On this, there was unanimous agreement at the seminar. The ability to conduct rational argument around racial tolerance and mutual understanding was as crucial a skill as basic literacy and numeracy. Prejudice and assumptions arising out of ignorance were equally, if not more, economically and socially excluding.

Colleges should seek help in tackling the roots of racial intolerance and ignorance wherever they can, said Ian Millard. City of Wolverhampton has a partnership with the United States Institute of Race and Culture, in Boston.

“The head of the college, Janet Helms, came over to talk about different approaches,” he said.

“She asks fundamental and challenging questions about why we do what we do, what we want out of multiculturalism and why we are pushing the agenda.

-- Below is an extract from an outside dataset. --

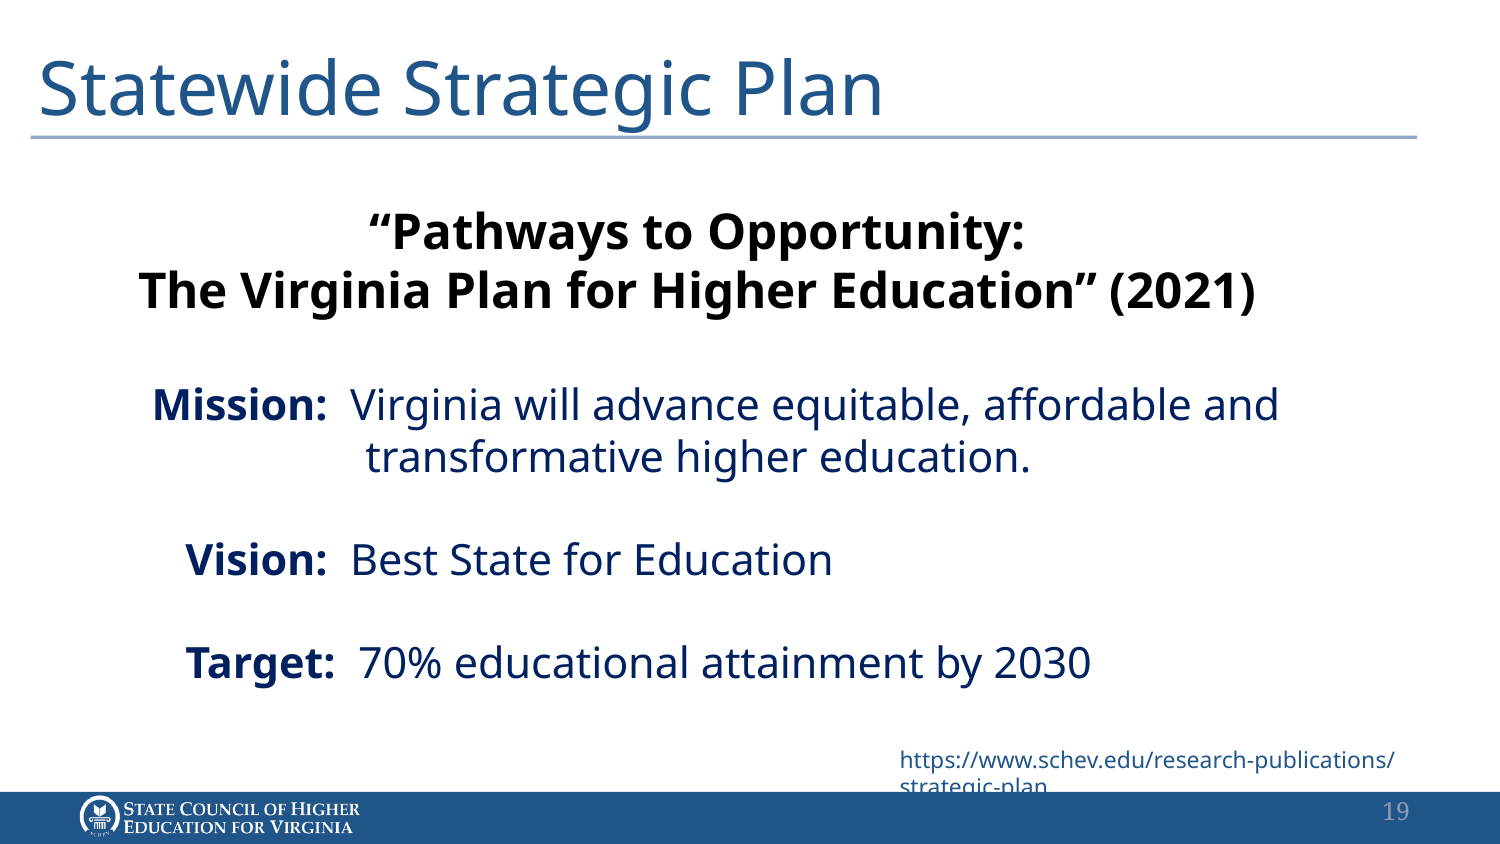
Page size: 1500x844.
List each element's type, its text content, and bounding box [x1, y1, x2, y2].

“Once you say yes to the social values of justice, cohesion and diversity, you must still question what you are doing and expect your staff and students to challenge you openly every step of the way.”

These were not rarefied romantic notions but carried a real business imperative, he said, adding: “I am in the business of recruiting from these communities, helping people to find work and find their place in society.

“If I do not make my college a comfortable place to meet, I will not be able to prepare my staff and students for the environments we expect them to work in. There is a powerful economic argument for the social agenda.”

It is a hard road, he insists: “At every step, assumptions have to be tested and reviewed. We had concerns that we were too passive. We know that we had to take more affirmative action.”

Whenever new race and multicultural policies are in place, at Wolverhampton, they are tested to destruction by impact analysis.

“What does it all mean? Where does it lead? What value is it to learners?”

he said.

The result, says Mr Millard, has been the creation of wide-ranging learning programmes around student rights, helping people to come to terms with their race and culture and not to see it as marginalising or alienating.

“It is about giving every minority a ‘pride of place’ once assumed only for those of Anglo-Saxon origin,” he said.